Volume Term Adaptivity for Discontinuous Galerkin Schemes

TL;DR

This paper introduces v-adaptivity for high-order discontinuous Galerkin schemes, dynamically choosing volume term discretizations at each Runge-Kutta stage to enhance robustness, efficiency, and accuracy in solving time-dependent PDEs.

Contribution

A novel v-adaptivity approach for DG schemes that adaptively selects volume discretizations based on entropy considerations to improve performance.

Findings

V-adaptive DG schemes maintain accuracy and stability.

The approach enhances robustness and efficiency.

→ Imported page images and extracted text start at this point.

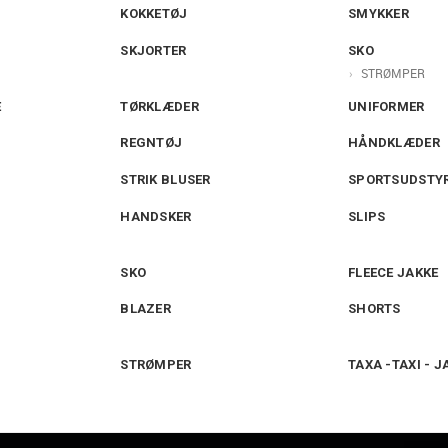
KOKKETØJ
SMYKKER
SKJORTER
SKO
STRØMPER
E
TØRKLÆDER
UNIFORMER
REGNTØJ
HÅNDKLÆDER
STRIK BLUSER
SPORTSUDSTY
HANDSKER
SLIPS
SKO
FLEECE JAKKE
BLAZER
SHORTS
STRØMPER
TAXA -TAXI - 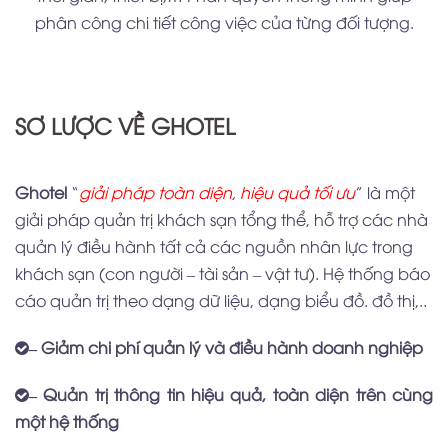
phân công chi tiết công việc của từng đối tượng.
SƠ LƯỢC VỀ GHOTEL
Ghotel
“
giải pháp toàn diện, hiệu quả tối ưu
” là một
giải pháp quản trị khách sạn tổng thể, hỗ trợ các nhà
quản lý điều hành tất cả các nguồn nhân lực trong
khách sạn (con người – tài sản – vật tư). Hệ thống báo
cáo quản trị theo dạng dữ liệu, dạng biểu đồ. đồ thị,..
– Giảm chi phí quản lý và điều hành doanh nghiệp
– Quản trị thông tin hiệu quả, toàn diện trên cùng
một hệ thống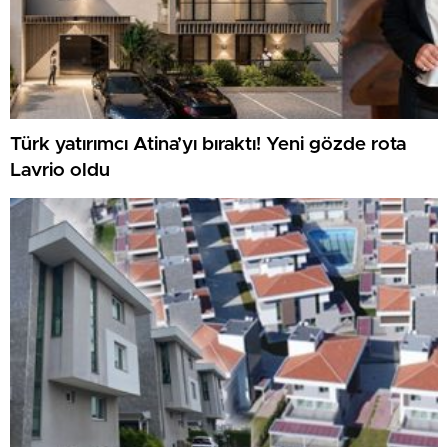
Türk yatırımcı Atina’yı bıraktı! Yeni gözde rota
Lavrio oldu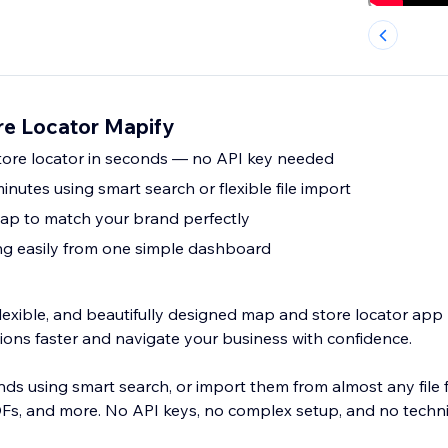
e Locator Mapify
store locator in seconds — no API key needed
inutes using smart search or flexible file import
ap to match your brand perfectly
g easily from one simple dashboard
flexible, and beautifully designed map and store locator app 
ations faster and navigate your business with confidence.
nds using smart search, or import them from almost any file 
DFs, and more. No API keys, no complex setup, and no techn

Effective in 2D and 3D compressible flow problems.

Abstract

We introduce the concept of volume term adaptivity for high-order discontinuous Galerkin (DG) schemes solving time-dependent partial differential equations. Termed v-adaptivity, we present a novel general approach that exchanges the discretization of the volume contribution of the DG scheme at every Runge-Kutta stage based on suitable indicators. Depending on whether robustness or efficiency is the main concern, different adaptation strategies can be chosen. Precisely, the weak form volume term discretization is used instead of the entropy-conserving flux-differencing volume integral whenever the former produces more entropy than the latter, resulting in an entropy-stable scheme. Conversely, if increasing the efficiency is the main objective, the weak form volume integral may be employed as long as it does not increase entropy beyond a certain threshold or cause instabilities. Thus, depending on the choice of the indicator, the v-adaptive DG scheme improves robustness, efficiency and approximation quality compared to schemes with a uniform volume term discretization. We thoroughly verify the accuracy, linear stability, and entropy-admissibility of the v-adaptive DG scheme before applying it to various compressible flow problems in two and three dimensions.